We received many threats in the beginning of going no contact with our parents, including confrontation at our workspaces or daily harassment through text (until we blocked them). Force shouldn’t be needed to get someone to communicate with you.
6. Parentification Early On In Life
Ever had to grow up fast to fulfill a role reversal between parent and child? You’re their best friend, their confidante. You took care of their needs instead of them taking care of yours. Later in life, most adults do become appreciative of their parents and form a tighter bond but if this happened in childhood, this would be an inappropriate relationship. A parent is supposed to nurture and fulfill the needs of a child and not burden them with overly complex emotions. Your child should also not be responsible for making you feel worthy or valuable. Adults and parents need to do that for themselves (Parents).

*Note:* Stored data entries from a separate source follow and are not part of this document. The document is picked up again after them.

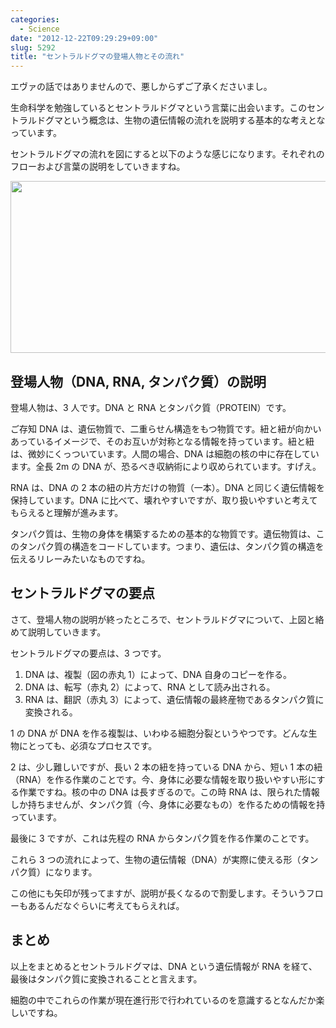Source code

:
 ```yaml
---
categories:
  - Science
date: "2012-12-22T09:29:29+09:00"
slug: 5292
title: "セントラルドグマの登場人物とその流れ"
---
```


エヴァの話ではありませんので、悪しからずご了承くださいまし。

生命科学を勉強しているとセントラルドグマという言葉に出会います。このセントラルドグマという概念は、生物の遺伝情報の流れを説明する基本的な考えとなっています。

セントラルドグマの流れを図にすると以下のような感じになります。それぞれのフローおよび言葉の説明をしていきますね。

<img alt="" src="/images/2012/12/5292_1.png" width="640" height="275">

## 登場人物（DNA, RNA, タンパク質）の説明

登場人物は、3 人です。DNA と RNA とタンパク質（PROTEIN）です。

ご存知 DNA は、遺伝物質で、二重らせん構造をもつ物質です。紐と紐が向かいあっているイメージで、そのお互いが対称となる情報を持っています。紐と紐は、微妙にくっついています。人間の場合、DNA は細胞の核の中に存在しています。全長 2m の DNA が、恐るべき収納術により収められています。すげえ。

RNA は、DNA の 2 本の紐の片方だけの物質（一本）。DNA と同じく遺伝情報を保持しています。DNA に比べて、壊れやすいですが、取り扱いやすいと考えてもらえると理解が進みます。

タンパク質は、生物の身体を構築するための基本的な物質です。遺伝物質は、このタンパク質の構造をコードしています。つまり、遺伝は、タンパク質の構造を伝えるリレーみたいなものですね。

## セントラルドグマの要点

さて、登場人物の説明が終ったところで、セントラルドグマについて、上図と絡めて説明していきます。

セントラルドグマの要点は、3 つです。

1. DNA は、複製（図の赤丸 1）によって、DNA 自身のコピーを作る。
1. DNA は、転写（赤丸 2）によって、RNA として読み出される。
1. RNA は、翻訳（赤丸 3）によって、遺伝情報の最終産物であるタンパク質に変換される。

1 の DNA が DNA を作る複製は、いわゆる細胞分裂というやつです。どんな生物にとっても、必須なプロセスです。

2 は、少し難しいですが、長い 2 本の紐を持っている DNA から、短い 1 本の紐（RNA）を作る作業のことです。今、身体に必要な情報を取り扱いやすい形にする作業ですね。核の中の DNA は長すぎるので。この時 RNA は、限られた情報しか持ちませんが、タンパク質（今、身体に必要なもの）を作るための情報を持っています。

最後に 3 ですが、これは先程の RNA からタンパク質を作る作業のことです。

これら 3 つの流れによって、生物の遺伝情報（DNA）が実際に使える形（タンパク質）になります。

この他にも矢印が残ってますが、説明が長くなるので割愛します。そういうフローもあるんだなぐらいに考えてもらえれば。

## まとめ

以上をまとめるとセントラルドグマは、DNA という遺伝情報が RNA を経て、最後はタンパク質に変換されることと言えます。

細胞の中でこれらの作業が現在進行形で行われているのを意識するとなんだか楽しいですね。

7. Your Loyalty Is Demanded…At Your Expense
Do you ever feel like you have to choose between the family you are making and the one you grew up with? Do you feel disloyal or guilty if you decide to make a decision for yourself? Many times Adam was ridiculed for spending time with me and focusing on our kids instead of focusing on them. You shouldn’t have to choose. As an adult, you must make your own decisions and it is important for every person to individuate and even have a rebellious phase. It’s part of natural development.
8. You Recall Examples of Abuse
I have clear memories of physical and emotional abuse from my family members. Sometimes that alone is enough to envoke the no contact rule because no one’s safety should ever be jeopardized, not even by parents. My mom liked to tell me that I made up these memories in my head and always wanted to accuse her. It’s kind of hard to deny a slap in the face or having objects thrown at you though. Emotional abuse comes in many forms including monitoring and controlling behavior, threatening a person’s safety, constant criticism, making care conditional, and gaslighting (Psychology Today).
Conclusion
Feeling alone can be difficult, especially when going no contact but ask yourself if you’ve experienced guilt, shame, control, demands of loyalty, and a constant disrespect of boundaries. If you have, it may be worth seeking professional advice and considering going no contact with parents. Try to seek out a therapist, who specializes in schema therapy and discuss your experience to see if this is the right choice for you. We all face hardship from time to time with family members but to a degree. Prioritize yourself and know that it’s an act of self-care.